On the other hand I'm still wondering if there is a general approach for this situation - you have done a state transition into the KV/doc DB and you have some events there. Then your system goes down just before it publishes these events on to the wire (some external messaging system). Then when you start again is there an efficient way/query to be done against the KV/doc DB so that you get all the events that haven't been dispatched yet?
Bailey Ling
Well, the easiest way is to cheat and use Mongo as your messaging bus ;-) There's a bunch of examples on the web. Basically, you create a direct connection against the database and read the oplog. This is the mechanism that Mongo uses to do replication, so you get near real-time performance. Since it's only one system to manage, rather than two in concert, it's a bit easier to maintain. You'll get the same guarantees as any other write to a Mongo node.

If you must go to another messaging system it'll depend on the guarantees of that implementation. It's not the end of the world to tell the user to "try again later", assuming that's acceptable for the 0.01% of the time.

Also, if the messaging system is down, you can still read from the event store to get the latest information (and is required for stale nodes joining the system).
bodrin
Hi, I want to ask how do you dispatch the events. I guess the flow is somthing like this:

1. receive a command
2. load the related AR and process the command which produces some events - a batch
3. store the event batch in MongoDB, e.g. at
{ "_id": { "aggregate": 1234, "version": 65 } }
4. dispatch the events to some messaging system
5. mark the { "_id": { "aggregate": 1234, "version": 65 } } as dispatched

So if this is similar to what you are doing I'm wondering what if the system goes down just after step 3. ?
The events are not dispatched, but how do you find that after restart? Is there an efficient way with MongoDb and/or with other documen / KV stores?
bling
Thanks for the comments!

You are absolutely right in all of your points.

Actually, each individual event in my system is meaningless unless it is part of a batch. The batch is the only thing that is versioned, and the batch version is required to save or get events from the store.

As for duplicate handling, since I wrote the post I implemented _id as a complex object like this:

{ "_id": { "aggregate": 1234, "version": 65 } }

_id is always indexed, and unique. If version 66 already exists, the 2nd command handler will simply fail, and the event store will continue to have good, consistent data.
Jonathan Oliver
Awesome post.

When I started writing version 2.0 of my EventStore library, I wanted to ensure that NoSQL databases such as MongoDB could be handled. Pushing everything up as a single batch is critical.
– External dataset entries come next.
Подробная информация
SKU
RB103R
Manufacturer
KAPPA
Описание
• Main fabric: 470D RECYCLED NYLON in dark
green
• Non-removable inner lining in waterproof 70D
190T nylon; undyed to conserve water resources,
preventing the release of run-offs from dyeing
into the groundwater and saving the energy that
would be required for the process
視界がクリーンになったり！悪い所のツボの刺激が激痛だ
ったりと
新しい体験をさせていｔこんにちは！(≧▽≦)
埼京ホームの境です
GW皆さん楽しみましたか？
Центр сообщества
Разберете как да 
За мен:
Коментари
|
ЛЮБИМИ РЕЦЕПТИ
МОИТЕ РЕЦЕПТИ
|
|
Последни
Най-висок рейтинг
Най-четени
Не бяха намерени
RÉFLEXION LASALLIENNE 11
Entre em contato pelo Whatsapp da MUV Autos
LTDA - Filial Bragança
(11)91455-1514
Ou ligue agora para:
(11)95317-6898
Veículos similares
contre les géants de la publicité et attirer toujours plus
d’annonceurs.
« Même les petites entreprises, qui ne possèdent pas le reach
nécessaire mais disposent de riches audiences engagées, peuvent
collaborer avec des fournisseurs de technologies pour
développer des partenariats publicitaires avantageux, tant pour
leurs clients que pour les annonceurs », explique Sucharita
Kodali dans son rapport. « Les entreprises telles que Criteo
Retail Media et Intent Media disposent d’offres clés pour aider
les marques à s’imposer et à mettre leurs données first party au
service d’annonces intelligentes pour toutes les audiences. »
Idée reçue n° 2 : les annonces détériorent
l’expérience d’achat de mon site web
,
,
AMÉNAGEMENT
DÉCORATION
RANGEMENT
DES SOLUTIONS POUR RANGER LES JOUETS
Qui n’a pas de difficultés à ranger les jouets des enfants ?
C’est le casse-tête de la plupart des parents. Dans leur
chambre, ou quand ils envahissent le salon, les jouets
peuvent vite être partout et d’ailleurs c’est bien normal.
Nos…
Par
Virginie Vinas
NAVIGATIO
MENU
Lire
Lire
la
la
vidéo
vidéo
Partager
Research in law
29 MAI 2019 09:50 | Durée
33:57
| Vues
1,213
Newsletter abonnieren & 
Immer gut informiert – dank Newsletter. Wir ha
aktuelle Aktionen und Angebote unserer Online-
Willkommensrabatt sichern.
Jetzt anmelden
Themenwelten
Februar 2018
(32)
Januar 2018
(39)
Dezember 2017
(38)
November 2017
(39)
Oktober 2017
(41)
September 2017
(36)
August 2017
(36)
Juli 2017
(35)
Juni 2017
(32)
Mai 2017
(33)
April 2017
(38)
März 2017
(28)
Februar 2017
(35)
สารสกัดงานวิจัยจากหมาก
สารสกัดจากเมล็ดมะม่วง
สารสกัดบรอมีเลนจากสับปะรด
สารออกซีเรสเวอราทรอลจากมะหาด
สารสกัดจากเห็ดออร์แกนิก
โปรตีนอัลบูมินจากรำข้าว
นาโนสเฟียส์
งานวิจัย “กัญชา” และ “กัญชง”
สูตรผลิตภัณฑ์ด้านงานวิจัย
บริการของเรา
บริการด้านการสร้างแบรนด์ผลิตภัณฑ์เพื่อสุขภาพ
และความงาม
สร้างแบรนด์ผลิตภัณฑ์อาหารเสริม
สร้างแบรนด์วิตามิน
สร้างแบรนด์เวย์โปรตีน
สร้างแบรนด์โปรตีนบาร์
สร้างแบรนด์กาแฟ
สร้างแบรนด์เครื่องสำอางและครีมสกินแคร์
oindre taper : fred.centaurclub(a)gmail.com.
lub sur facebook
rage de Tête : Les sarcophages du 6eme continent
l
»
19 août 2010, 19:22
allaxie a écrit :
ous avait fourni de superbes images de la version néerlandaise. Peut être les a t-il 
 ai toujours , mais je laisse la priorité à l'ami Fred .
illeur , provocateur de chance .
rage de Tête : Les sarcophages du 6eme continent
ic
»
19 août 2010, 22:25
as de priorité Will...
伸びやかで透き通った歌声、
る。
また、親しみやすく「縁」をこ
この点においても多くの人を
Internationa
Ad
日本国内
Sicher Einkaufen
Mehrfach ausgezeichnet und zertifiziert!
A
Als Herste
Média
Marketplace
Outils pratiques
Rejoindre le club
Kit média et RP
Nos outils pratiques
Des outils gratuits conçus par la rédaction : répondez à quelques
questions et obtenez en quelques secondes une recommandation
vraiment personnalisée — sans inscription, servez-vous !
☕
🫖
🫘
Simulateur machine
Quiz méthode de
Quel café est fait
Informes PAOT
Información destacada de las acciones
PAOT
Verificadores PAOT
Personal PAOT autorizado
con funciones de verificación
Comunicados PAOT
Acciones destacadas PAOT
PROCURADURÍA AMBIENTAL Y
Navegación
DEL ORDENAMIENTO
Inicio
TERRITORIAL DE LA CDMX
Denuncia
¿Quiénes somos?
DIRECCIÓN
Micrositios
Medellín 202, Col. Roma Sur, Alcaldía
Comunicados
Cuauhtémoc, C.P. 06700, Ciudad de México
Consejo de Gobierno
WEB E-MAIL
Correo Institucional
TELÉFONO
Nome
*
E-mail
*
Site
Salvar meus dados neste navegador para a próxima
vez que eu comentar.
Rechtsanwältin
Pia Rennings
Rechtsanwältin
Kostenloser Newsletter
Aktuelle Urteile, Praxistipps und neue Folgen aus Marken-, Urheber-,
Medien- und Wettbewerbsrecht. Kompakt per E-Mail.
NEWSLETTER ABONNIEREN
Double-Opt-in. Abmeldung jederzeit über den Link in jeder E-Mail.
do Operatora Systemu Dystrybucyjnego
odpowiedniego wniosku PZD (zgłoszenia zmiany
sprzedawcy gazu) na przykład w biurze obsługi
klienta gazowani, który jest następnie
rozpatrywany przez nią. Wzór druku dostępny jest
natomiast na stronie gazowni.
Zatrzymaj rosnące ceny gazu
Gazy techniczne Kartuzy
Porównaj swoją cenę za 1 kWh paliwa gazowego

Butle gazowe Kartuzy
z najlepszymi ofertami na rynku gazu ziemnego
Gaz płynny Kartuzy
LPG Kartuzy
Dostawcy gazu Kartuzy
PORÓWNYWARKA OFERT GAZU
Here is the implementation for Mongo:
https://github.com/joliver/EventStore/tree/master/src/proj/EventStore.Persistence.MongoPersistence

Here is the design guide:
http://jonathan-oliver.blogspot.com/2010/12/cqrs-eventstore-v2-architectural.html

There are three quick things I wanted to mention regarding your implementation. First, because you're now pushing things up as a batch, you can no longer use the event version as an optimistic control technique. Instead, you'll want to number each batch that you push using a sequential, incrementing value.

Lastly, if you only push the event information, you may lose some context because there is oftentimes metadata associated with all of the events that you'll want to store.

You'll also want to consider what happens when a message is processed more than once which causes a batch to be written. NoSQL doesn't provide any guarantees related to de-duplication so you'll need to handle that in your application code/event store code.